### Simple Linear Regression

`y = b0 + b1 * x1`

- y  => dependent variable
- x1 => independent variable
- b0 => constant
- b1 => coefficient

The best fit line is which has the minimum sum of **"ordinary least squares"**

`MIN(SUM(Y - Y_PREDICTED)^2)`

### Multi-Linear Regression

`y = b0 + b1*x1 + b2*x2 + ... + bn*xn`

**Assumptions of a linear regression (you need to check each one before applying it on the data)**

1. Linearity
2. Homoscedasticity
3. Multivariate normality
4. Independence of errors
5. Lack of multicollinearity

**Dummy variable trap**

Let's say that you have a categorical variable (i.e. American State names) which has two categories in the dataset.

You can create a new column to encode this categorical variable as a dummy variable, but you don't need to include two new dummy vars. because the second would be duplicating information.

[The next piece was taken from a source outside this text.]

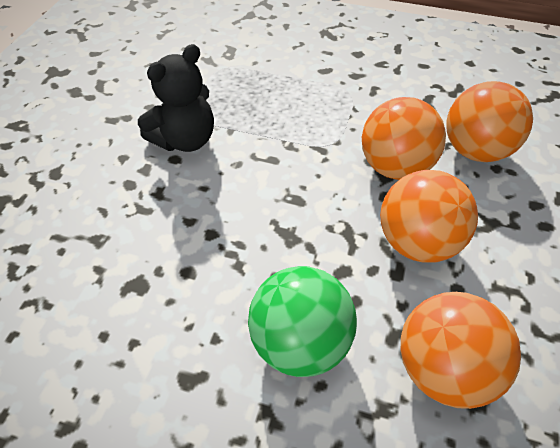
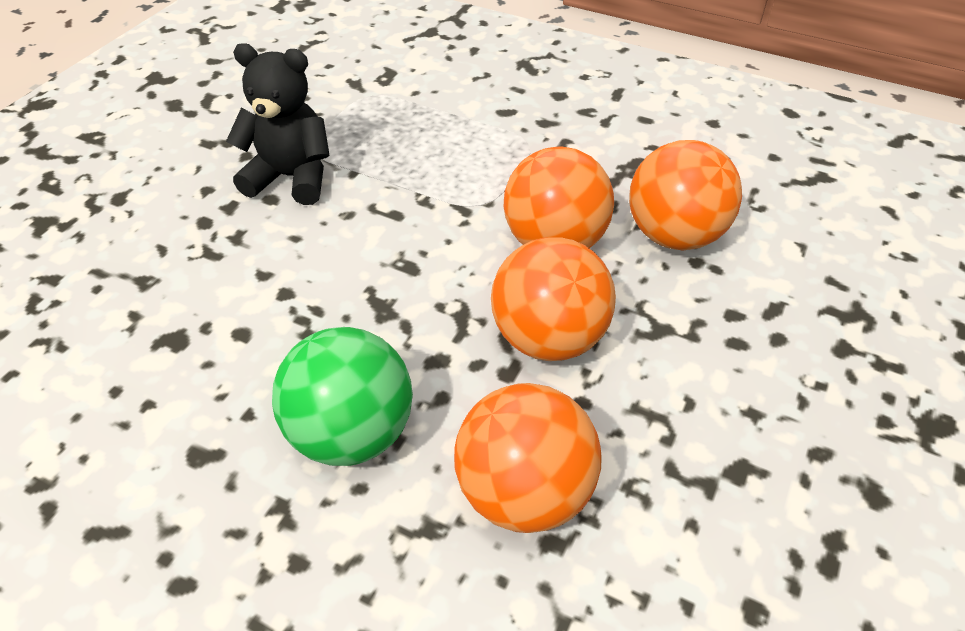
camera: 10 degrees right, 5 degrees down
black teddy bear [138,44,214,152] -> black teddy bear turned 135 degrees counterclockwise [226,43,330,205]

`y = b0 + b1*x1 + b2*x2 + b3*x3 (after here it comes dummy vars) + b4*D1`

We don't include `b5*D2`, because `D2 = 1 - D1`. When a independent variable predicts another independent, that's called multicollinearity. 

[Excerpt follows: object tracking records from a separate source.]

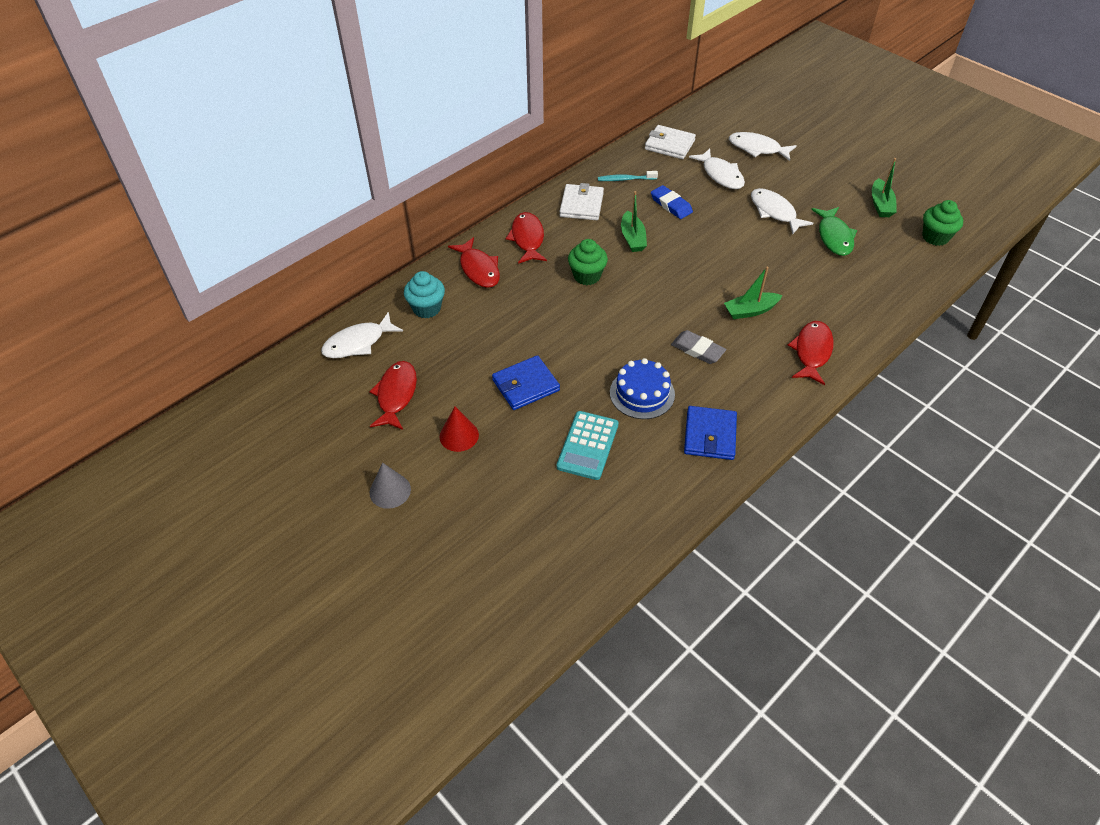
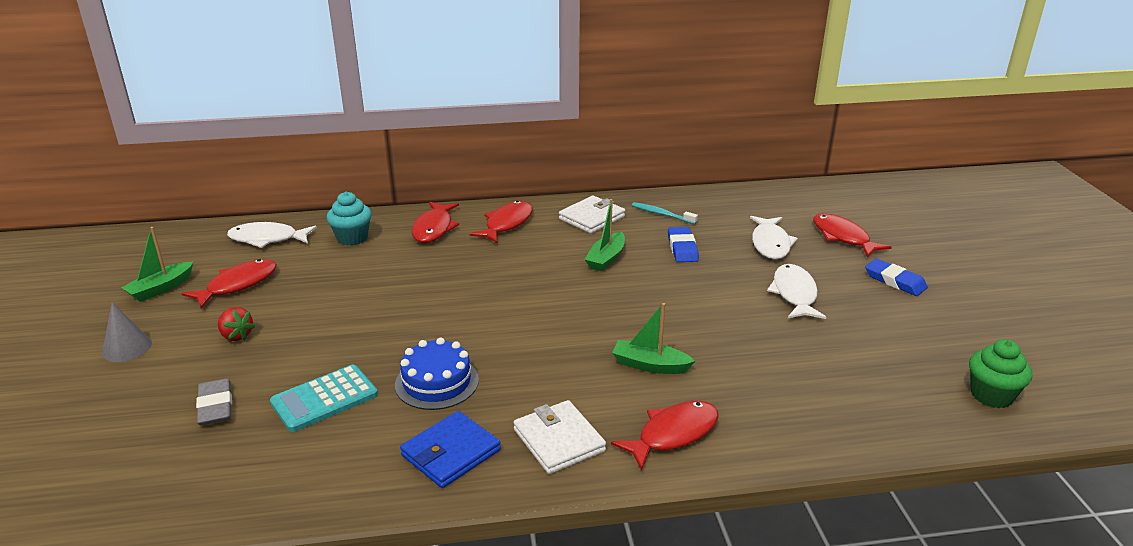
camera: 35 degrees right, 20 degrees down
red cone [440,407,479,452] -> red strawberry [218,307,255,341]
blue wallet [492,355,560,410] -> none
green cupcake [568,239,608,285] -> none
white wallet [645,125,696,159] -> white wallet moved to [513,400,606,474]
grey eraser [671,330,726,364] -> grey eraser moved to [196,378,232,425]
white fish [729,132,797,161] -> red fish [813,213,892,258]
green fish [811,207,857,256] -> none
green boat [872,158,897,217] -> green boat moved to [121,227,193,302]
none -> blue eraser [865,259,928,296]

So, you need to exclude a dummy variable.

#### Statistical Significance (intuition)

You assume that you live in an `H_0` universe (called the null hypothesis) and there is an alternative one `H_1`.

Then you run the experiment, and you will rejecting the null hypothesis if the probably of the null hypothesis being true is less than 5% (this threshold is called the P-value).

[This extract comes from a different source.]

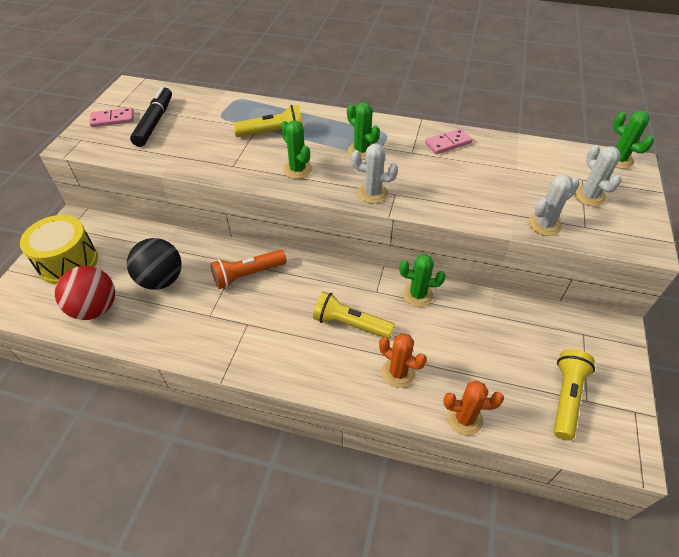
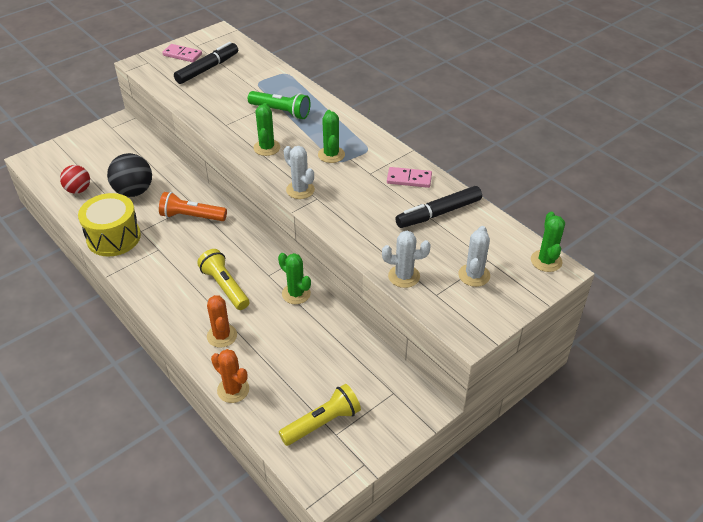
camera: 35 degrees right, 5 degrees down
yellow drum [20,215,98,284] -> yellow drum moved to [78,193,141,256]
red ball [55,266,115,320] -> red ball [60,165,90,194], size x0.66
yellow flashlight [233,105,304,137] -> green flashlight [248,91,311,119]
none -> black marker [395,186,482,228]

In a nutshell, statistical significance it's the point where the human intuitive terms you get uneasy about the null hypothesis being true.

#### Building a model

**Five methods to discard (or not 😏) independent variables in order to build a better model**

1. All-in (by prior domanin knowledge or you have to because any reason)
2. Backward Elimination
    - 2.1 Select a significance level to stay in the model (e.g. SL = 0.05).
    - 2.2 Fit the fill model with all possible predictors.
    - 2.3 Consider the predictor with the highest P-value. If `P > SL`, go to STEP 4, otherwise go to FIN.
    - 2.4 Remove the predictor.
    - 2.5 Fit model without this variable. Go to 2.3 step.
    - 2.6 FIN.
3. Forward Selection
    - 3.1 Select significance level to enter the model (e.g. SL = 0.05).
    - 3.2 Fit all simple regression models `y ~ x_n`. Select the one with the lowest P-value.
    - 3.3 Keep this variable and fit all possible models with one extra predictor added to the one(s) you already have.
    - 3.4 Consider thr predictor with the lowest P-value. If `P < SL`, go to STEP 3.3, otherwise go to FIN.
    - 3.5 FIN. Keep the previous model.
4. Bidirectional Elimination
    - 4.1 Select a significance level to enter and to stay in the model e.g.: SLENTER = 0.05, SLSTAY = 0.05.
    - 4.2 Perform the next step of Forward selection (new variables must have: `P < SLENTER` to enter).
    - 4.3 Perform ALL steps of Backward Elimination (old variables must have: `P < SLSTAY` to stay). Go to Step 4.2 or 4.4.
    - 4.4 No new variables can enter and no old variables can exit.
    - 4.5 FIN.
5. Score Comparison - all possible methods.
    - 5.1 Select a criterion of goodness of fit.
    - 5.2 Construct all possible regression models: `2^n - 1` total combinations.
    - 5.3 Select the one with the best criterion.
    - 5.4 FIN.


1), 2) and 3) are called stepwise regression.

#### Important

In multiple linear-regression is not necessary to apply feature scaling, because the coefficient will compensate higher values of features.

### Polynomial Regression

`y = b0 + b1*x1 + b2*x1² + ... + bn*xn^n`

Polinomial regression is just a special version of multiple linear regression.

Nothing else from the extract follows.